In mice, the researchers recorded the joint responses of two main neuronal classes to a range of visual inputs while using a nonlinear theoretical framework to infer synaptic connection strengths that could produce the observed activity. Their modeling approach relied on the stabilized supralinear network (SSN) model, a nonlinear network model that allows direct comparison between simulated and experimentally observed neural activity.
“SSN is one of the few nonlinear models that can be grounded against real neuronal response data,” says Prof. Laura Busse, head of an LMU Neurobiology group. “By integrating SSN with recordings from the thalamus and V1, we could infer multiple possible sets of synaptic weights that reproduce the recorded visual responses.”
A consistent sequence of connection strengths is the key
Across the range of inferred configurations, a consistent ordering of connection strengths emerged. Although absolute synaptic magnitudes varied — as in previous experimental reports — their relative ranking remained stable. For instance, excitatory-to-inhibitory connections were consistently among the strongest, while inhibitory-to-excitatory links were typically weaker in the primary visual cortex.

This finding indicates that the network’s response profile depends more on the relative ratios of synaptic weights than on their absolute values. “It’s notable that earlier direct measurements of cortical synapses follow the same ordering our method predicts from neural responses alone,” says Simon Renner, Ph.D., of LMU Neurobiology, whose recordings helped characterize cortical and thalamic activity patterns.
The investigators emphasize that neural activity itself carries rich information about underlying connectivity that may not be obvious from isolated synapse measurements. “Our approach offers a practical route to infer network motifs in brain regions where direct access to all synaptic connections is limited,” says Nataliya Kraynyukova, Ph.D., from UKB and the Max Planck Institute.
This study reflects an interdisciplinary collaboration that combined the computational strengths of Prof. Busse’s lab with the experimental expertise of Prof. Tchumatchenko’s teams, enabling complementary analyses that linked measured responses to plausible network architectures.
About this neuroscience research news
Author: Inka Väth
Source: University Hospital Bonn
Contact: Inka Väth – University Hospital Bonn
Image: The image is in the public domain
Original Research: Open access. “In vivo extracellular recordings of thalamic and cortical visual responses reveal V1 connectivity rules” by Simon Renner et al., PNAS
Abstract
In vivo extracellular recordings of thalamic and cortical visual responses reveal V1 connectivity rules
The brain’s connectome frames canonical neural computations, yet measurements of connectivity in mouse primary visual cortex (V1) have reported variable numbers and strengths of connections between defined neuron types.
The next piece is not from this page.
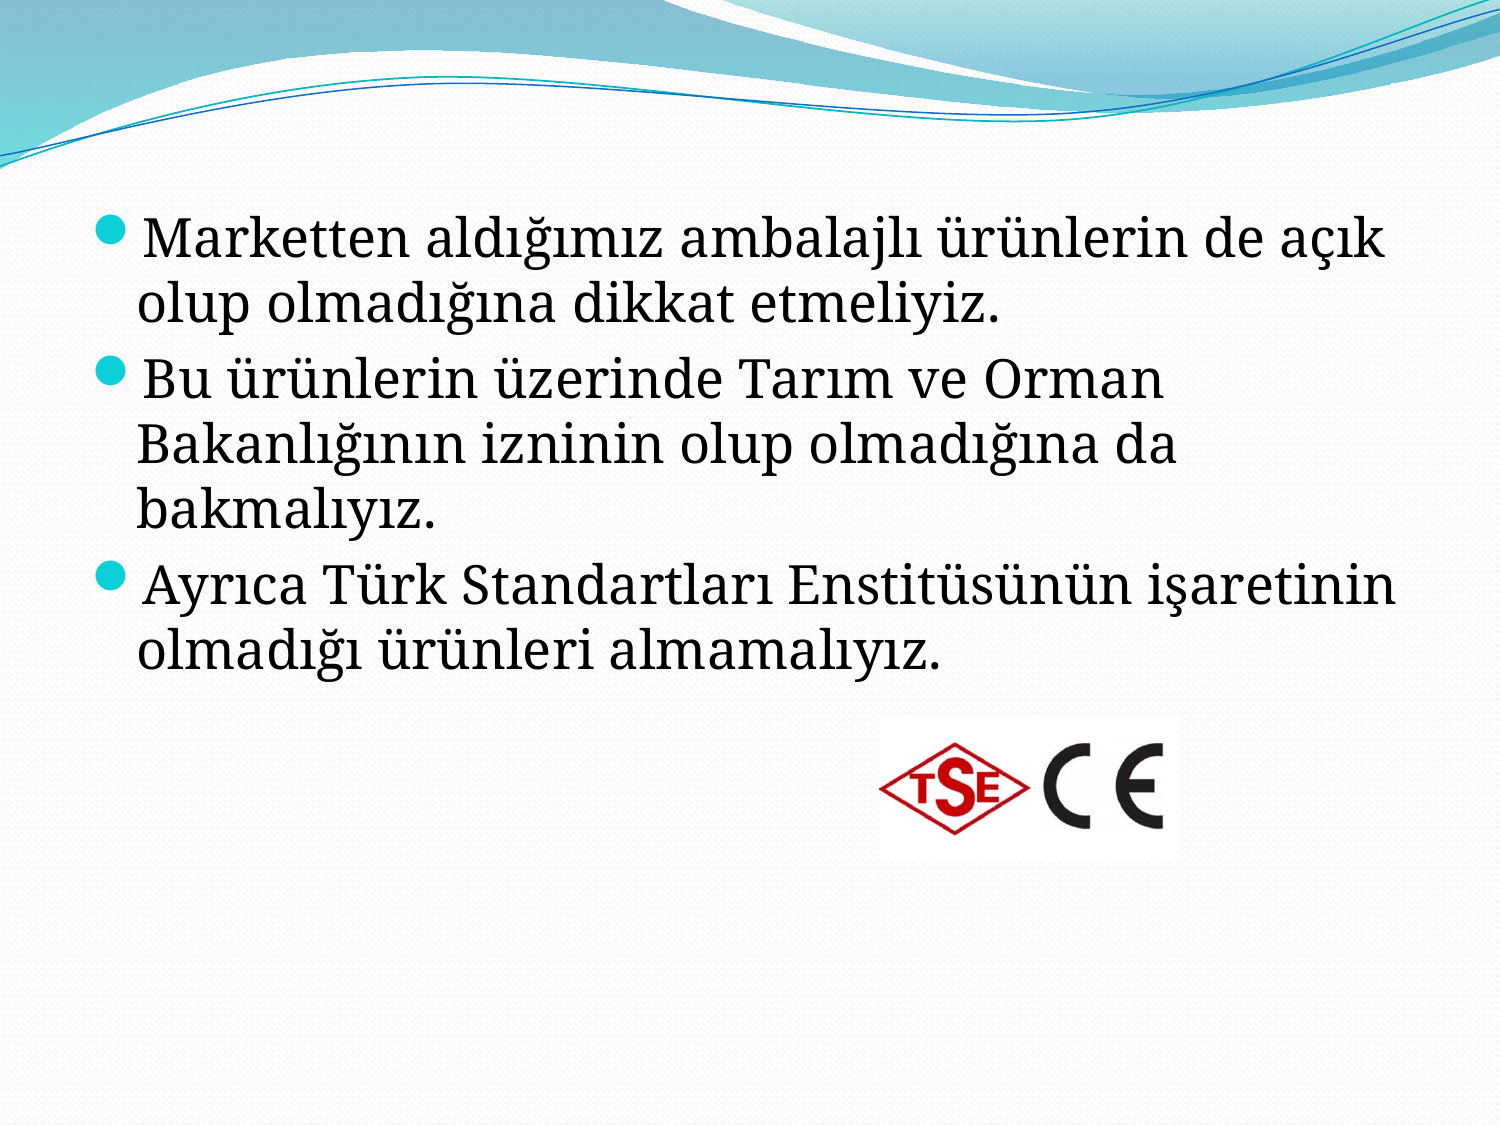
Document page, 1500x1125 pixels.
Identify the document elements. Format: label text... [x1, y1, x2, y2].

picture [879, 715, 1181, 862]
list Marketten aldığımız ambalajlı ürünlerin de açık olup olmadığına dikkat etmeliyiz. Bu ürünlerin üzerinde Tarım ve Orman Bakanlığının izninin olup olmadığına da bakmalıyız. Ayrıca Türk Standartları Enstitüsünün işaretinin olmadığı ürünleri almamalıyız. [76, 196, 1427, 917]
This raises the question of whether such variability can coexist with stable, canonical computations in V1.
Using a theory-driven approach, the authors inferred V1 network connectivity from visual responses recorded in mouse V1 and the visual thalamus (dLGN). Their method showed that identical recorded responses can be explained by multiple connectivity configurations. Crucially, across most inferred configurations, the magnitudes and selectivity of connectivity weights followed a consistent order.
The authors propose that this ordered relationship between weights arises from characteristic shapes of the recorded contrast response functions and from contrast-invariant orientation tuning. Furthermore, connectivity weights derived from previously published connectivity studies conform to the same order, suggesting that relative relations among synaptic weights—rather than absolute magnitudes—constitute a connectivity motif that supports canonical computations in V1.